In June, the Chinese export surged by 32.2%. Experts did not expect the reading to stay firm at this level in July. At the same time, nobody could have thought that exports might plunge. As a result, China’s export showed quite a modest 19.3% rise in July after reaching a record high in June. Under the circumstances, the leading US banks had to review their growth forecasts for China. JPMorgan downgraded its outlook for China’s Q3 GDP to 2.0% from 4.3%. It also expects the economy to expand by 8.9% versus 9.1% on a yearly basis. Morgan Stanley sees China’s GPD growth now at 1.6% in the third quarter. Goldman Sachs reviewed its quarterly outlook downward to 2.3% versus 5.8% earlier and lowered its annual estimate to 8.3%.
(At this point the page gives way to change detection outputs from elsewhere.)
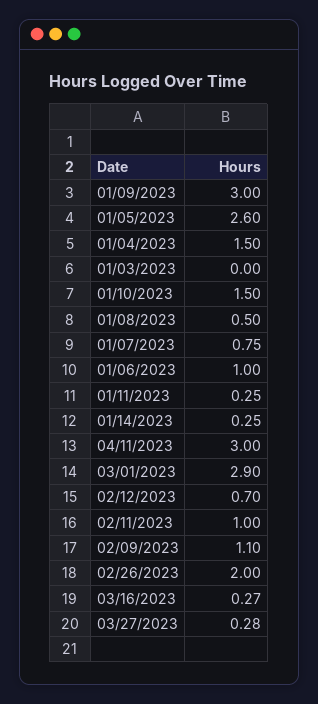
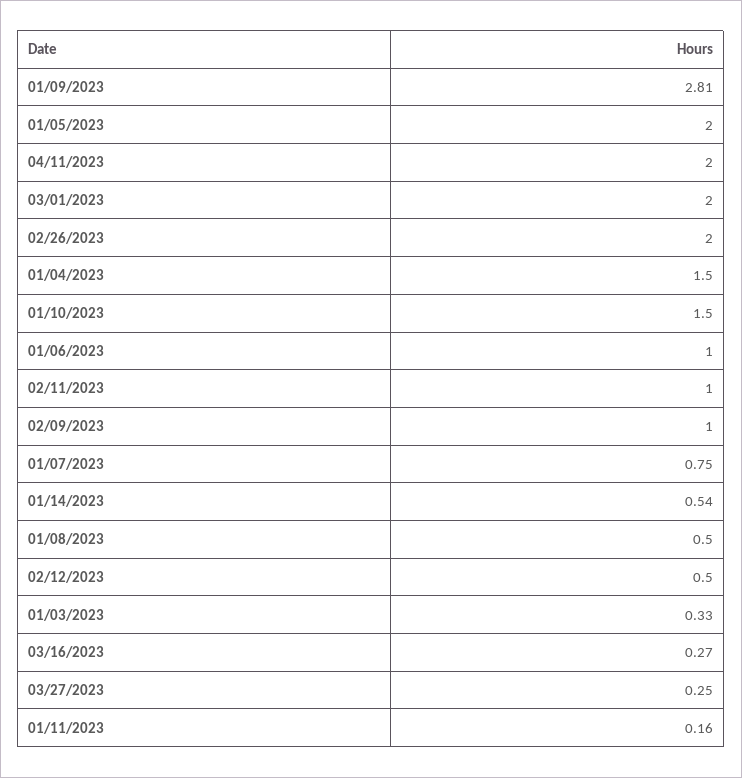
01/09/2023: 3 -> 2.81
01/05/2023: 2.6 -> 2
01/03/2023: 0 -> 0.33
01/11/2023: 0.25 -> 0.16
01/14/2023: 0.25 -> 0.54
04/11/2023: 3 -> 2
03/01/2023: 2.9 -> 2
02/12/2023: 0.7 -> 0.5
02/09/2023: 1.1 -> 1
03/27/2023: 0.28 -> 0.25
According to JPMorgan analysts, recent events indicate that the already moderate third-quarter growth forecasts risk being reviewed downwards even more due to the spread of the Delta variant. Regulatory changes in new economic sectors and a decline in market sentiment are also viewed as risks. At the same time, the Chinese government is believed to take all necessary measures to support the economy.
Morgan Stanley expects the Chinese government to at least cut interest rates. The investment bank reckons that a moderate decrease in export in the last six months of the year and a slowdown in domestic demand amid the spread of the Delta variant may urge China to increase support in the coming months.